A Hybrid Type I + III Inverse Seesaw Mechanism in $U(1)_{R-L}$-symmetric MSSM

TL;DR

This paper introduces a supersymmetric model with a hybrid inverse seesaw mechanism (Type I + III) that explains neutrino masses via bino and wino mixing, predicts lepton flavor violation, and suggests distinctive collider signatures.

Contribution

It proposes a novel hybrid Type I + III inverse seesaw mechanism within a $U(1)_{R-L}$-symmetric MSSM, linking neutrino masses to supersymmetry breaking and messenger scale.

Findings

Neutrino masses depend on the ratio of gravitino mass to messenger scale.

Lepton flavor violation imposes a lower bound on the messenger scale ($ ext{500-1000 TeV}$).
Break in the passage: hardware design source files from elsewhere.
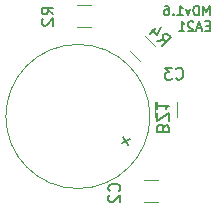
<source format=gbo>
G04 #@! TF.GenerationSoftware,KiCad,Pcbnew,(5.1.6)-1*
G04 #@! TF.CreationDate,2021-07-12T15:37:42+03:00*
G04 #@! TF.ProjectId,detector,64657465-6374-46f7-922e-6b696361645f,rev?*
G04 #@! TF.SameCoordinates,Original*
G04 #@! TF.FileFunction,Legend,Bot*
G04 #@! TF.FilePolarity,Positive*
%FSLAX46Y46*%
G04 Gerber Fmt 4.6, Leading zero omitted, Abs format (unit mm)*
G04 Created by KiCad (PCBNEW (5.1.6)-1) date 2021-07-12 15:37:42*
%MOMM*%
%LPD*%
G01*
G04 APERTURE LIST*
%ADD10C,0.150000*%
%ADD11C,0.120000*%
G04 APERTURE END LIST*
D10*
X39212023Y-22686904D02*
X39212023Y-21886904D01*
X38945357Y-22458333D01*
X38678690Y-21886904D01*
X38678690Y-22686904D01*
X38297738Y-22686904D02*
X38297738Y-21886904D01*
X38107261Y-21886904D01*
X37992976Y-21925000D01*
X37916785Y-22001190D01*
X37878690Y-22077380D01*
X37840595Y-22229761D01*
X37840595Y-22344047D01*
X37878690Y-22496428D01*
X37916785Y-22572619D01*
X37992976Y-22648809D01*
X38107261Y-22686904D01*
X38297738Y-22686904D01*
X37573928Y-22153571D02*
X37383452Y-22686904D01*
X37192976Y-22153571D01*
X36469166Y-22686904D02*
X36926309Y-22686904D01*
X36697738Y-22686904D02*
X36697738Y-21886904D01*
X36773928Y-22001190D01*
X36850119Y-22077380D01*
X36926309Y-22115476D01*
X36126309Y-22610714D02*
X36088214Y-22648809D01*
X36126309Y-22686904D01*
X36164404Y-22648809D01*
X36126309Y-22610714D01*
X36126309Y-22686904D01*
X35402500Y-21886904D02*
X35554880Y-21886904D01*
X35631071Y-21925000D01*
X35669166Y-21963095D01*
X35745357Y-22077380D01*
X35783452Y-22229761D01*
X35783452Y-22534523D01*
X35745357Y-22610714D01*
X35707261Y-22648809D01*
X35631071Y-22686904D01*
X35478690Y-22686904D01*
X35402500Y-22648809D01*
X35364404Y-22610714D01*
X35326309Y-22534523D01*
X35326309Y-22344047D01*
X35364404Y-22267857D01*
X35402500Y-22229761D01*
X35478690Y-22191666D01*
X35631071Y-22191666D01*
X35707261Y-22229761D01*
X35745357Y-22267857D01*
X35783452Y-22344047D01*
X39212023Y-23617857D02*
X38945357Y-23617857D01*
X38831071Y-24036904D02*
X39212023Y-24036904D01*
X39212023Y-23236904D01*
X38831071Y-23236904D01*
X38526309Y-23808333D02*
X38145357Y-23808333D01*
X38602500Y-24036904D02*
X38335833Y-23236904D01*
X38069166Y-24036904D01*
X37840595Y-23313095D02*
X37802500Y-23275000D01*
X37726309Y-23236904D01*
X37535833Y-23236904D01*
X37459642Y-23275000D01*
X37421547Y-23313095D01*
X37383452Y-23389285D01*
X37383452Y-23465476D01*
X37421547Y-23579761D01*
X37878690Y-24036904D01*
X37383452Y-24036904D01*
X36621547Y-24036904D02*
X37078690Y-24036904D01*
X36850119Y-24036904D02*
X36850119Y-23236904D01*
X36926309Y-23351190D01*
X37002500Y-23427380D01*
X37078690Y-23465476D01*
D11*
X36410000Y-31302064D02*
X36410000Y-30097936D01*
X34590000Y-31302064D02*
X34590000Y-30097936D01*
X33617936Y-36690000D02*
X34822064Y-36690000D01*
X33617936Y-38510000D02*
X34822064Y-38510000D01*
X32460809Y-25727744D02*
X33312256Y-26579191D01*
X33747744Y-24440809D02*
X34599191Y-25292256D01*
X27997936Y-23700000D02*
X29202064Y-23700000D01*
X27997936Y-21880000D02*
X29202064Y-21880000D01*
X34159999Y-31279103D02*
G75*
G03*
X34159999Y-31279103I-6099999J0D01*
G01*
D10*
X36366666Y-28057142D02*
X36414285Y-28104761D01*
X36557142Y-28152380D01*
X36652380Y-28152380D01*
X36795238Y-28104761D01*
X36890476Y-28009523D01*
X36938095Y-27914285D01*
X36985714Y-27723809D01*
X36985714Y-27580952D01*
X36938095Y-27390476D01*
X36890476Y-27295238D01*
X36795238Y-27200000D01*
X36652380Y-27152380D01*
X36557142Y-27152380D01*
X36414285Y-27200000D01*
X36366666Y-27247619D01*
X36033333Y-27152380D02*
X35414285Y-27152380D01*
X35747619Y-27533333D01*
X35604761Y-27533333D01*
X35509523Y-27580952D01*
X35461904Y-27628571D01*
X35414285Y-27723809D01*
X35414285Y-27961904D01*
X35461904Y-28057142D01*
X35509523Y-28104761D01*
X35604761Y-28152380D01*
X35890476Y-28152380D01*
X35985714Y-28104761D01*
X36033333Y-28057142D01*
X31547142Y-37583333D02*
X31594761Y-37535714D01*
X31642380Y-37392857D01*
X31642380Y-37297619D01*
X31594761Y-37154761D01*
X31499523Y-37059523D01*
X31404285Y-37011904D01*
X31213809Y-36964285D01*
X31070952Y-36964285D01*
X30880476Y-37011904D01*
X30785238Y-37059523D01*
X30690000Y-37154761D01*
X30642380Y-37297619D01*
X30642380Y-37392857D01*
X30690000Y-37535714D01*
X30737619Y-37583333D01*
X30737619Y-37964285D02*
X30690000Y-38011904D01*
X30642380Y-38107142D01*
X30642380Y-38345238D01*
X30690000Y-38440476D01*
X30737619Y-38488095D01*
X30832857Y-38535714D01*
X30928095Y-38535714D01*
X31070952Y-38488095D01*
X31642380Y-37916666D01*
X31642380Y-38535714D01*
X34797969Y-24887732D02*
X35370389Y-24786717D01*
X35202030Y-25291793D02*
X35909137Y-24584687D01*
X35639763Y-24315312D01*
X35538748Y-24281641D01*
X35471404Y-24281641D01*
X35370389Y-24315312D01*
X35269374Y-24416328D01*
X35235702Y-24517343D01*
X35235702Y-24584687D01*
X35269374Y-24685702D01*
X35538748Y-24955076D01*
X34663282Y-23810236D02*
X34191877Y-24281641D01*
X35101015Y-23709221D02*
X34764297Y-24382656D01*
X34326564Y-23944923D01*
X25982380Y-22633333D02*
X25506190Y-22300000D01*
X25982380Y-22061904D02*
X24982380Y-22061904D01*
X24982380Y-22442857D01*
X25030000Y-22538095D01*
X25077619Y-22585714D01*
X25172857Y-22633333D01*
X25315714Y-22633333D01*
X25410952Y-22585714D01*
X25458571Y-22538095D01*
X25506190Y-22442857D01*
X25506190Y-22061904D01*
X25077619Y-23014285D02*
X25030000Y-23061904D01*
X24982380Y-23157142D01*
X24982380Y-23395238D01*
X25030000Y-23490476D01*
X25077619Y-23538095D01*
X25172857Y-23585714D01*
X25268095Y-23585714D01*
X25410952Y-23538095D01*
X25982380Y-22966666D01*
X25982380Y-23585714D01*
X35301428Y-32230952D02*
X35253809Y-32088095D01*
X35206190Y-32040476D01*
X35110952Y-31992857D01*
X34968095Y-31992857D01*
X34872857Y-32040476D01*
X34825238Y-32088095D01*
X34777619Y-32183333D01*
X34777619Y-32564285D01*
X35777619Y-32564285D01*
X35777619Y-32230952D01*
X35730000Y-32135714D01*
X35682380Y-32088095D01*
X35587142Y-32040476D01*
X35491904Y-32040476D01*
X35396666Y-32088095D01*
X35349047Y-32135714D01*
X35301428Y-32230952D01*
X35301428Y-32564285D01*
X35777619Y-31659523D02*
X35777619Y-30992857D01*
X34777619Y-31659523D01*
X34777619Y-30992857D01*
X34777619Y-30088095D02*
X34777619Y-30659523D01*
X34777619Y-30373809D02*
X35777619Y-30373809D01*
X35634761Y-30469047D01*
X35539523Y-30564285D01*
X35491904Y-30659523D01*
X32293322Y-33674288D02*
X31912369Y-33014459D01*
X31772931Y-33534850D02*
X32432760Y-33153898D01*
M02*

</source>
Distinct collider signatures arise from the neutrino-mass generation mechanism.

Abstract

We show that, in a $U(1)_{R-L}$-symmetric supersymmetric model, the pseudo-Dirac bino and wino can give rise to three light neutrino masses through effective operators, generated at the messenger scale between a SUSY breaking hidden sector and the visible sector. The neutrino-bino/wino mixing follows a hybrid type I+III inverse seesaw pattern. The light neutrino masses are governed by the ratio of the $U(1)_{R-L}$-breaking gravitino mass, $m_{3/2}$, and the messenger scale $\Lambda_M$. The charged component of the $SU(2)_L$-triplet, here the lightest charginos, mix with the charged leptons and generate flavor-changing neutral currents at tree level. We find that resulting lepton flavor violating observables yield a lower bound on the messenger scale, $\Lambda_M \gtrsim (500-1000)~{\rm TeV}$ for a simplified hybrid mixing scenario. We identify interesting mixing structures for certain $U(1)_{R-L}$-breaking singlino/tripletino Majorana masses. For example, in some parameter regimes, bino or wino has no mixing with the electron neutrino. We also describe the rich collider phenomenology expected in this neutrino-mass generation mechanism.